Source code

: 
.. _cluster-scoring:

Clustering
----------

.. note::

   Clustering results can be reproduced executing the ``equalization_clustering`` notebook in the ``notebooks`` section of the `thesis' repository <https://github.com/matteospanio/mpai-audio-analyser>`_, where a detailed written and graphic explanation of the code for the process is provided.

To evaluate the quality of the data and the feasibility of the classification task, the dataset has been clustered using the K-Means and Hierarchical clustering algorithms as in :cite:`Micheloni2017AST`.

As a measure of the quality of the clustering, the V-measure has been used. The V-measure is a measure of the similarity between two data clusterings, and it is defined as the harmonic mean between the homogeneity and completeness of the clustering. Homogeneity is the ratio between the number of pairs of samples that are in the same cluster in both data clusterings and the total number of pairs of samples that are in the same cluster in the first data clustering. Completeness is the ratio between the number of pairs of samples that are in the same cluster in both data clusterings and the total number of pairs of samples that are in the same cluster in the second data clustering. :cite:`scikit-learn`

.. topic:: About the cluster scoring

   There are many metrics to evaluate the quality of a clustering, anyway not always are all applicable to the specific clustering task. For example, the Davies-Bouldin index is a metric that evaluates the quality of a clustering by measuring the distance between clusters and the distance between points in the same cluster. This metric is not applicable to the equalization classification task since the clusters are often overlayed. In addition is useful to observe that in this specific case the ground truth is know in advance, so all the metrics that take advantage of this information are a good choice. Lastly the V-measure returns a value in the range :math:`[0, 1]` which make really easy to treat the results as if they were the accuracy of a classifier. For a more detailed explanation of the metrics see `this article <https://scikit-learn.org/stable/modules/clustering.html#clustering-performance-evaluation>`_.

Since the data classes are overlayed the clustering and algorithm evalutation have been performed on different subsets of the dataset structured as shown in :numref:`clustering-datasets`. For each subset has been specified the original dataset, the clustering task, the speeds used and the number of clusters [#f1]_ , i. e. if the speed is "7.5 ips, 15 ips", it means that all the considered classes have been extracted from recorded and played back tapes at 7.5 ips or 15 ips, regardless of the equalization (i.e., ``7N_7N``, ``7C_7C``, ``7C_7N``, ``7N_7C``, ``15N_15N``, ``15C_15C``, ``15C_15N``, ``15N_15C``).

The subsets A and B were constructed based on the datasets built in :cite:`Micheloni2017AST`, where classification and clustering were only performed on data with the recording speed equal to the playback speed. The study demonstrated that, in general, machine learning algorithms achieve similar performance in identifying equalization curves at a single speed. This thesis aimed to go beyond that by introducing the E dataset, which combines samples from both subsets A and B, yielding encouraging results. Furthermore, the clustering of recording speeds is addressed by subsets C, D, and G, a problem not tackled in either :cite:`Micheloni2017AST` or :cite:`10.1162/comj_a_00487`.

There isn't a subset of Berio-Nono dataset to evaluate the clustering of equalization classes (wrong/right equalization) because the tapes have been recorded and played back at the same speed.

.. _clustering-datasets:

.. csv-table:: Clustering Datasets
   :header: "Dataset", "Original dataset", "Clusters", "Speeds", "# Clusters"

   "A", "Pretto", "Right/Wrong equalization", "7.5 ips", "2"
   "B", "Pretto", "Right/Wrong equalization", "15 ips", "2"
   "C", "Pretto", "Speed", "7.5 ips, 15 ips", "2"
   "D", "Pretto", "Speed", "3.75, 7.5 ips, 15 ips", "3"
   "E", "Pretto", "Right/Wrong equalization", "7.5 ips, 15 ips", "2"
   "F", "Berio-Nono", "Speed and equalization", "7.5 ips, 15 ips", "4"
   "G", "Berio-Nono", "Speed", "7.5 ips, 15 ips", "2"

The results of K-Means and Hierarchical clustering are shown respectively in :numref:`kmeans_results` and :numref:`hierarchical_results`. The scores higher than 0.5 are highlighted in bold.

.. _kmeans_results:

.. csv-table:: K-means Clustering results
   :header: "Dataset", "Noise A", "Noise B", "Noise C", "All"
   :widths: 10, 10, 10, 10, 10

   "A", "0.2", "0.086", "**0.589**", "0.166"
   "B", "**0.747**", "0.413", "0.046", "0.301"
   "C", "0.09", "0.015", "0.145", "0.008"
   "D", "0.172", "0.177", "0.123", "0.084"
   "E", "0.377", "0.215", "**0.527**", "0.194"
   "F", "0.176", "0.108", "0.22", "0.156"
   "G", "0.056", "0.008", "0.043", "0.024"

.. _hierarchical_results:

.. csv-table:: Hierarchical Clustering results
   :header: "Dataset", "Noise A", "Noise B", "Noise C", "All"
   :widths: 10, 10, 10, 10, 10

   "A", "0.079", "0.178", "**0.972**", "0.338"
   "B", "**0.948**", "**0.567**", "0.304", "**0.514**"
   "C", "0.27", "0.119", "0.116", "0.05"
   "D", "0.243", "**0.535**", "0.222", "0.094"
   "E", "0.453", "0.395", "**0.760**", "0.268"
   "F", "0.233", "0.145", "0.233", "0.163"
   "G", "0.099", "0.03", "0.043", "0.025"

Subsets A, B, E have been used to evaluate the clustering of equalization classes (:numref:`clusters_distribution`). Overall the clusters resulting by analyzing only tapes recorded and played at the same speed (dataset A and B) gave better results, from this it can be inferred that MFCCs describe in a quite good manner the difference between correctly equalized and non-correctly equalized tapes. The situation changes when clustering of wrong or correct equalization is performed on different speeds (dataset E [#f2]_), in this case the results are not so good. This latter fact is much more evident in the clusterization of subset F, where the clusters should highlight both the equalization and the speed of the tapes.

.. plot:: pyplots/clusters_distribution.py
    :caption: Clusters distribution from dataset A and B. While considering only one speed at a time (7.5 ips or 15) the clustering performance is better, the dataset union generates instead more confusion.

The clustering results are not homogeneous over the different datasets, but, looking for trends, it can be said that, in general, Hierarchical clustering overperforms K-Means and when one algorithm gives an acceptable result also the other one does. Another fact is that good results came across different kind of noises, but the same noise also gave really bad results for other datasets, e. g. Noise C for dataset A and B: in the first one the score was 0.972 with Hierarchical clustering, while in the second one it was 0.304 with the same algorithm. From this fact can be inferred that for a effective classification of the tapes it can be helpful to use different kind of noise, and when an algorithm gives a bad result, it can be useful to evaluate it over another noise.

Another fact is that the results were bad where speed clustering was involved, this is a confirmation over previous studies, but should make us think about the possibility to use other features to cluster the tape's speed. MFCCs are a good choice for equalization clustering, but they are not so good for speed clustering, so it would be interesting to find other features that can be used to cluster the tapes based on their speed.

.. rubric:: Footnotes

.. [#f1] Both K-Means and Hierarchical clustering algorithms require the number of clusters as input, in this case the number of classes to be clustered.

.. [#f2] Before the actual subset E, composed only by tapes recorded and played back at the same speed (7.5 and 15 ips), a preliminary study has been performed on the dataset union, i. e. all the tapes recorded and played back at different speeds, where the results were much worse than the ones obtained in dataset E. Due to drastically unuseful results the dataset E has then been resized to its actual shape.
◇ ◇ ◇ ◇ ◇
Problem> Could you please copy the lines above exactly, beginning at the first and ending at the line that contains "Clustering results can"?

Output of the exercise>
Source code

: 
.. _cluster-scoring:

Clustering
----------

.. note::

   Clustering results can be reproduced executing the ``equalization_clustering`` notebook in the ``notebooks`` section of the `thesis' repository <https://github.com/matteospanio/mpai-audio-analyser>`_, where a detailed written and graphic explanation of the code for the process is provided.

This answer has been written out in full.